# Tint Enforcement Opinion



## 2011CVPI (Jun 22, 2016)

I am new here but that's no excuse for my ignorance. So this is really just to bust my curiosity and your opinion on this matter. I know it will be different for everyone again it's just to hear a police officer's opinion.
First off I know the legal limit is 35% on all Windows except windshield only a 35% AS1 Line or 6" stripe is allowed from the top.
With that out of the way when it comes to window tint if you see a car with illegal Tint in the back but legal tints on the front with the driver clearly visible would you pull them over immediately and cite them for their illegal back tint or would you take your time to study/investigate the driver and try to see if they look suspicious, check their plates etc.

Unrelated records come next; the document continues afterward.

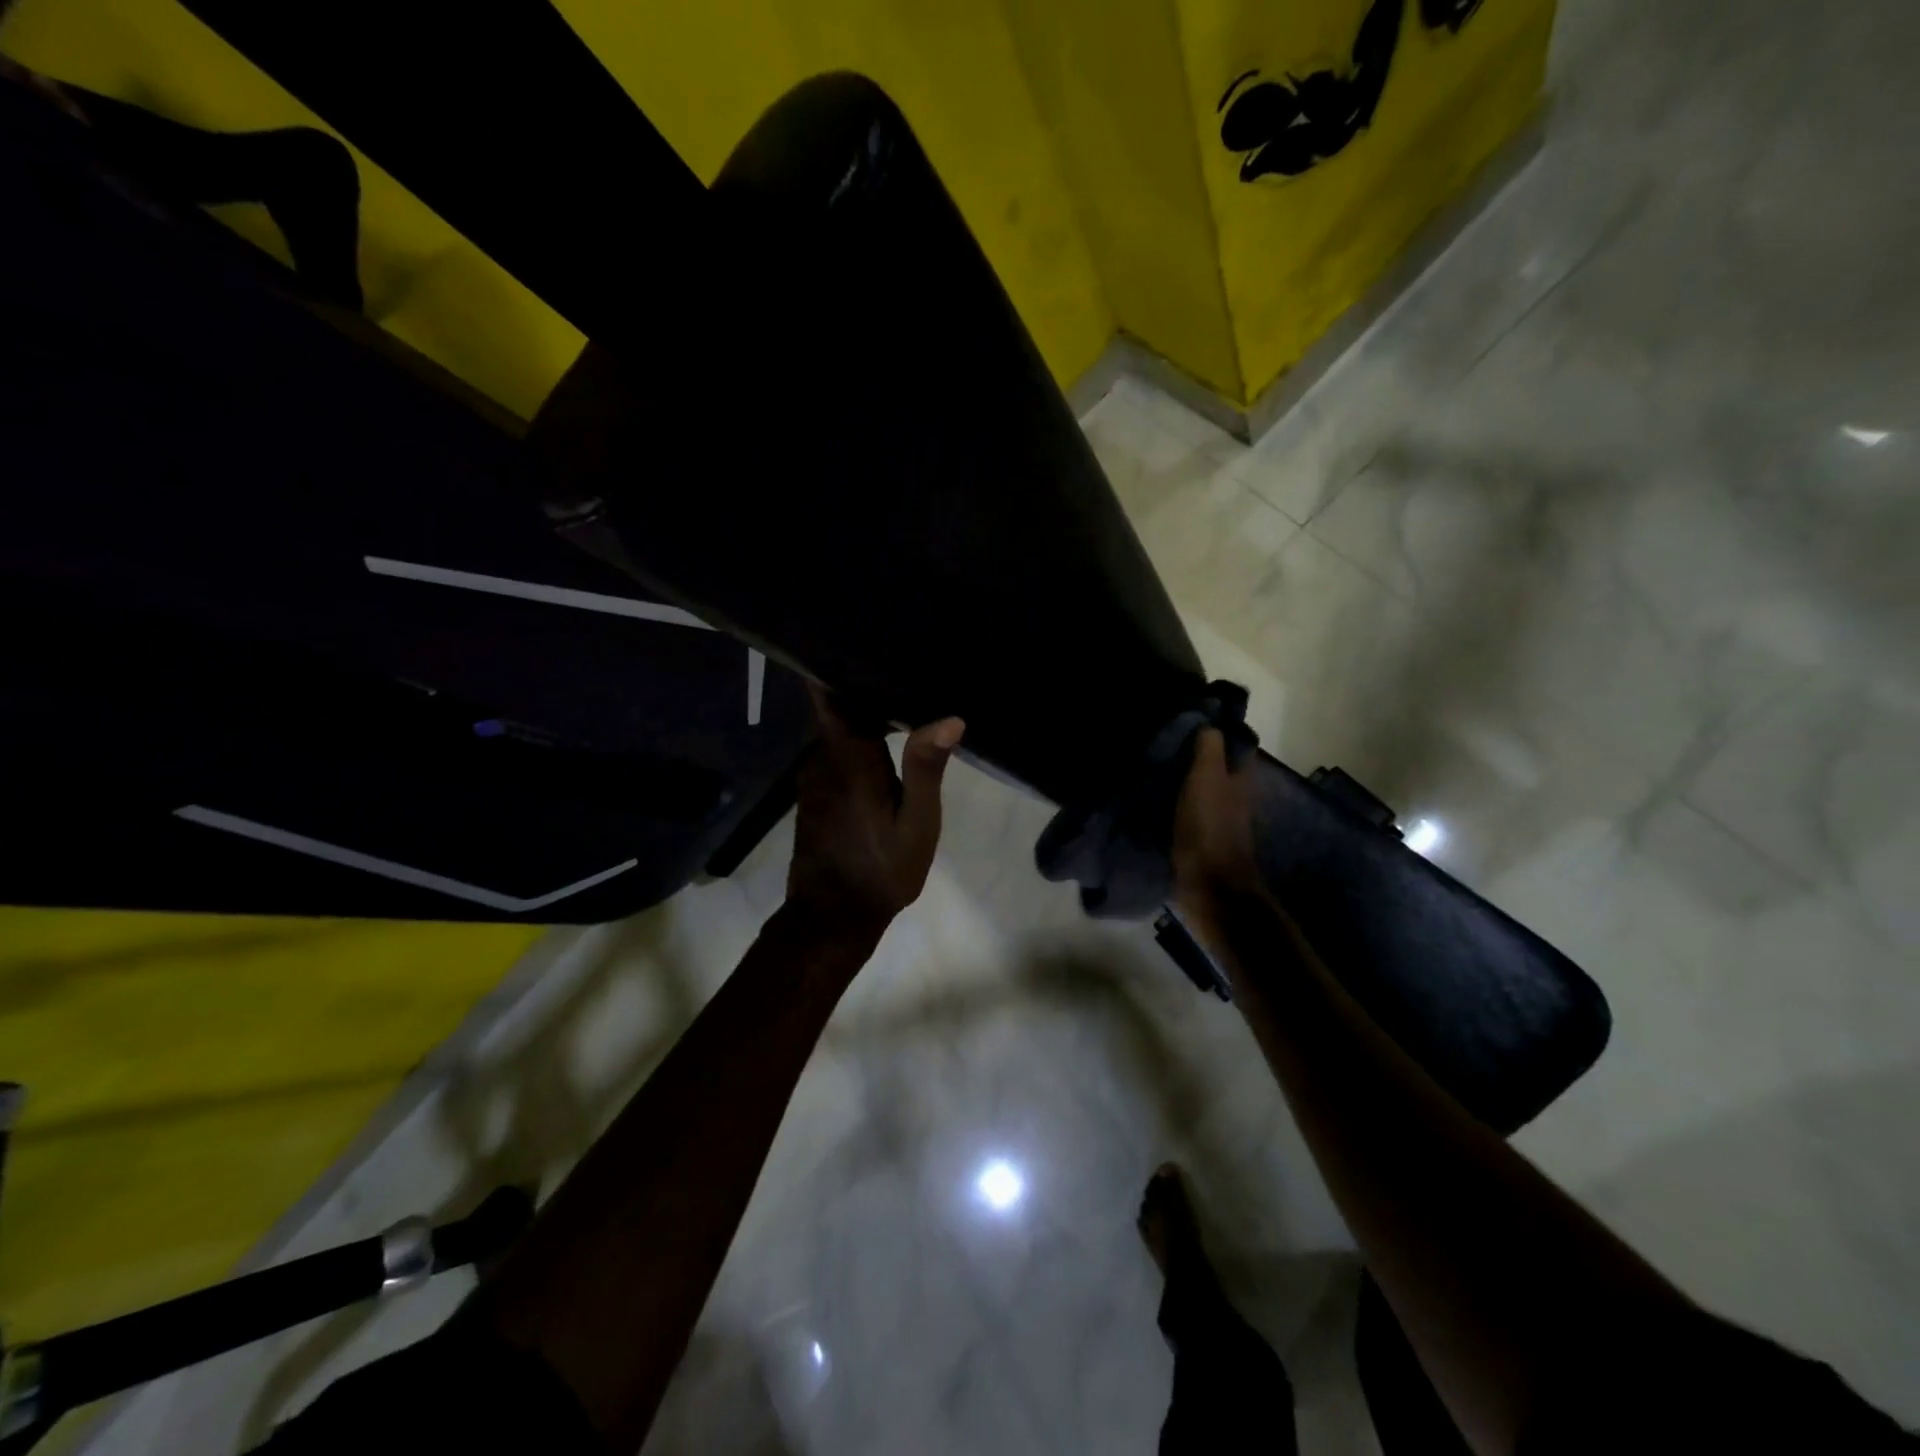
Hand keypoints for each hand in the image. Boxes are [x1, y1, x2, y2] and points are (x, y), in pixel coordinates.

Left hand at [785, 686, 964, 945]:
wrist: (832, 917)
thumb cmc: (881, 871)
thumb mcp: (916, 825)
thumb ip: (927, 769)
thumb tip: (949, 718)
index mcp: (848, 758)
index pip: (830, 693)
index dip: (839, 662)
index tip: (867, 636)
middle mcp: (821, 756)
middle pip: (839, 704)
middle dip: (867, 683)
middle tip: (910, 665)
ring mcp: (813, 771)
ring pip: (838, 726)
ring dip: (866, 712)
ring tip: (907, 692)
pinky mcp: (814, 785)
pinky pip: (836, 747)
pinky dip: (859, 737)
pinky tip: (889, 736)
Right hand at [1171, 729, 1260, 932]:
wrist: (1207, 884)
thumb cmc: (1209, 825)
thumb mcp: (1208, 777)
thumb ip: (1209, 747)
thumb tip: (1206, 721)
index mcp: (1240, 777)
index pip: (1233, 743)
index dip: (1215, 728)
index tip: (1185, 715)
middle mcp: (1232, 794)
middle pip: (1215, 764)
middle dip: (1193, 750)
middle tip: (1160, 735)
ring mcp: (1216, 816)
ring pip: (1199, 785)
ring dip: (1180, 774)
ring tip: (1151, 760)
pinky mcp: (1198, 834)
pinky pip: (1185, 806)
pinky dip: (1172, 797)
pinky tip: (1152, 791)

I know I'll probably get flamed for this but I expect it. My car has 35% (Shop put 45% due to factory tint and said a tint meter should read around the legal limit) so my front windows look lighter than the legal in other words you can see pretty much through on a sunny day. My back windows... are illegal 20% dark. I've had it for a few months now and have not been bothered for it. I've driven by many officers and they seem to never even look my way BUT when I do get stopped for it (which will happen one day) I will NOT argue with the officer or plead ignorance (like most do with tint) I will accept the citation and put the tint to the legal limit. My reason for dark back tint is irrelevant (and dumb).


----------